Step 1: Install the pip package

pip install tflite-support
  • Linux: Run sudo apt-get update && apt-get install libportaudio2
  • Mac and Windows: PortAudio is installed automatically when installing the tflite-support pip package.

Step 2: Using the model

# Imports
from tflite_support.task import vision
from tflite_support.task import core
from tflite_support.task import processor

# Initialization
base_options = core.BaseOptions(file_name=model_path)
classification_options = processor.ClassificationOptions(max_results=2)
options = audio.AudioClassifierOptions(base_options=base_options, classification_options=classification_options)
classifier = audio.AudioClassifier.create_from_options(options)

# Alternatively, you can create an audio classifier in the following manner:
# classifier = audio.AudioClassifier.create_from_file(model_path)

# Run inference
audio_file = audio.TensorAudio.create_from_wav_file(audio_path, classifier.required_input_buffer_size)
audio_result = classifier.classify(audio_file)

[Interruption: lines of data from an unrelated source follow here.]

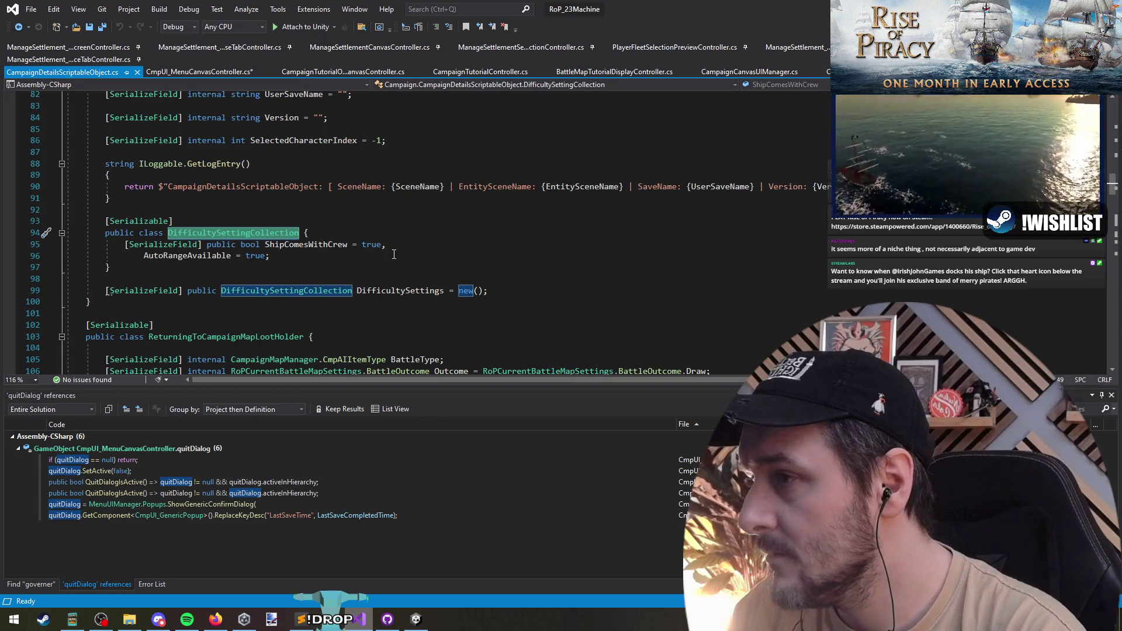
scroll(394, 254, "up", 4)
scroll(397, 255, "up", 6)
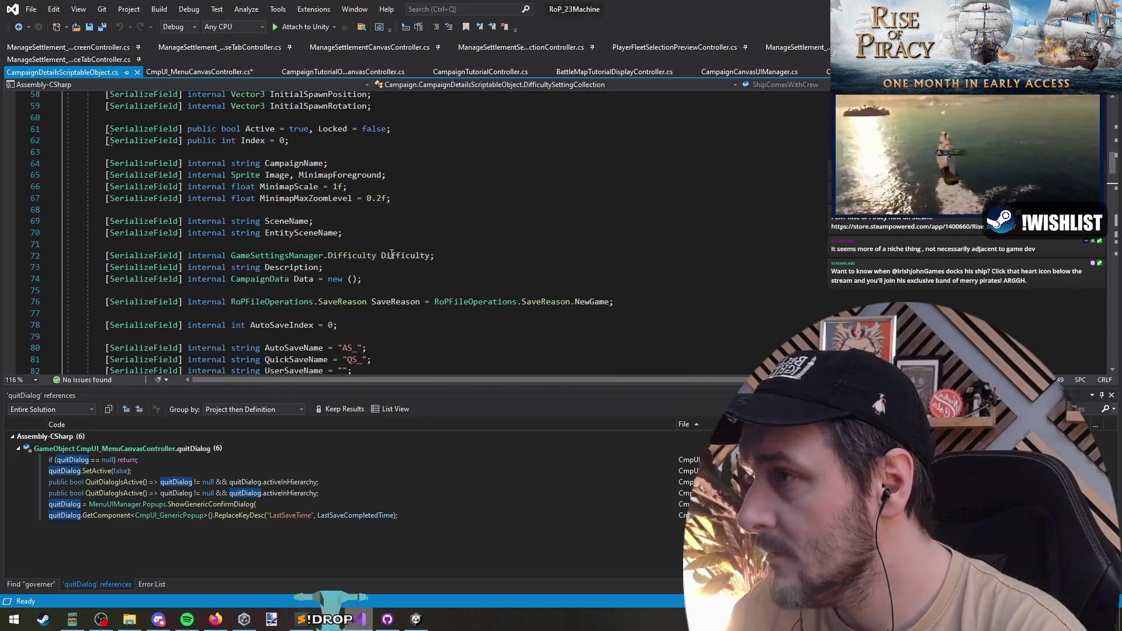
scroll(400, 257, "up", 3)
scroll(400, 257, "down", 9)
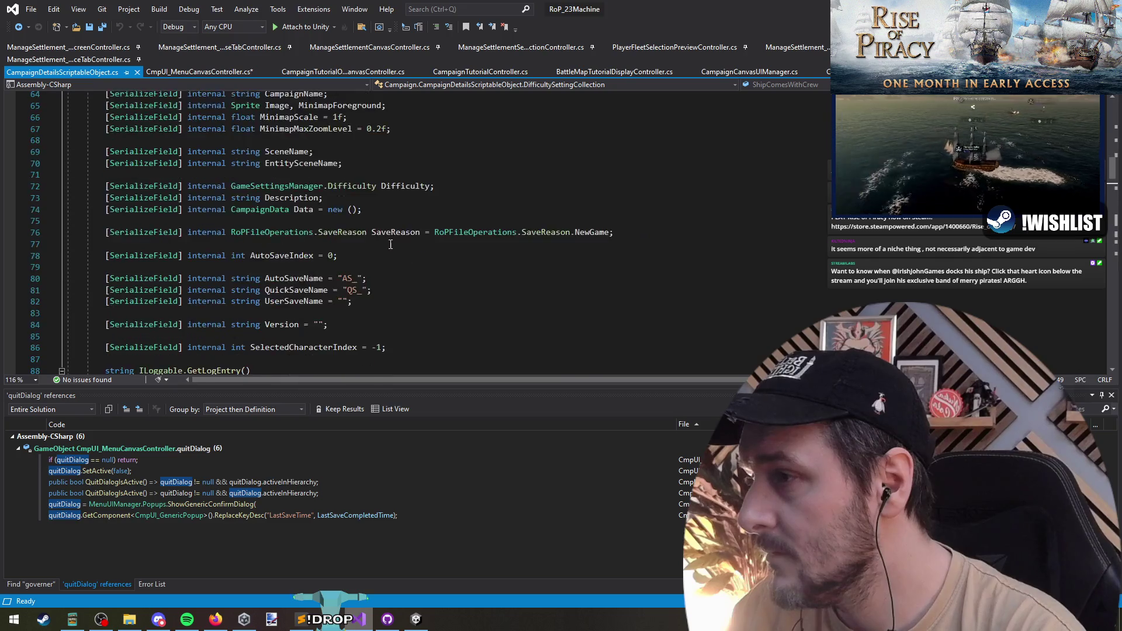
scroll(401, 257, "down", 6)
scroll(399, 258, "up", 3)
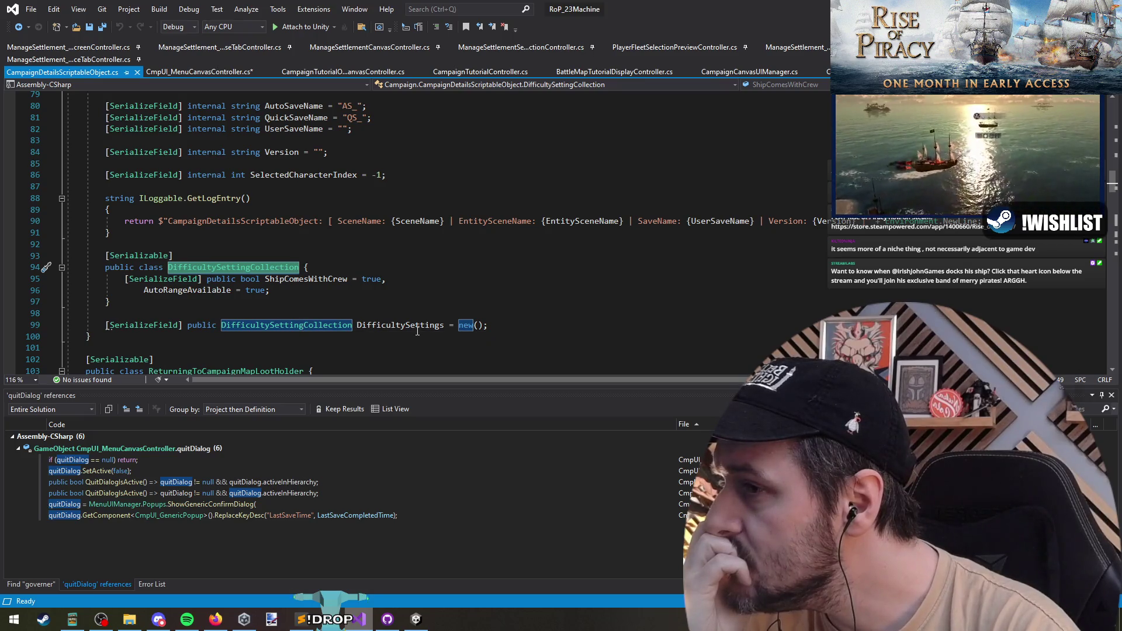
Switch back to the CampaignDifficultySettingsPopupController.cs tab
left_click(18, 26)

See the source code for more options to configure AudioClassifier.

Run inference in C++

// Initialization
AudioClassifierOptions options;
std::unique_ptr<AudioClassifier> audio_classifier = AudioClassifier::CreateFromOptions(options).value();

// Create input audio buffer from data.
int input_buffer_size = audio_classifier->GetRequiredInputBufferSize();
const std::unique_ptr<AudioBuffer> audio_buffer =
    AudioBuffer::Create(audio_data.get(), input_buffer_size, kAudioFormat).value();

// Run inference
const ClassificationResult result = audio_classifier->Classify(*audio_buffer).value();

See the source code for more options to configure AudioClassifier.

Model compatibility requirements

The AudioClassifier API expects a TFLite model with mandatory TFLite Model Metadata. See examples of creating metadata for audio classifiers using the TensorFlow Lite Metadata Writer API.

The compatible audio classifier models should meet the following requirements:

  • Input audio tensor (kTfLiteFloat32)

    • audio clip of size [batch x samples].
    • batch inference is not supported (batch is required to be 1).
    • for multi-channel models, the channels need to be interleaved.
  • Output score tensor (kTfLiteFloat32)

    • [1 x N] array with N represents the class number.
    • optional (but recommended) label map(s) as AssociatedFile-s with type TENSOR_AXIS_LABELS, containing one label per line. The first such AssociatedFile (if any) is used to fill the label field (named as class_name in C++) of the results. The display_name field is filled from the AssociatedFile (if any) whose locale matches the display_names_locale field of the AudioClassifierOptions used at creation time ("en" by default, i.e. English). If none of these are available, only the index field of the results will be filled.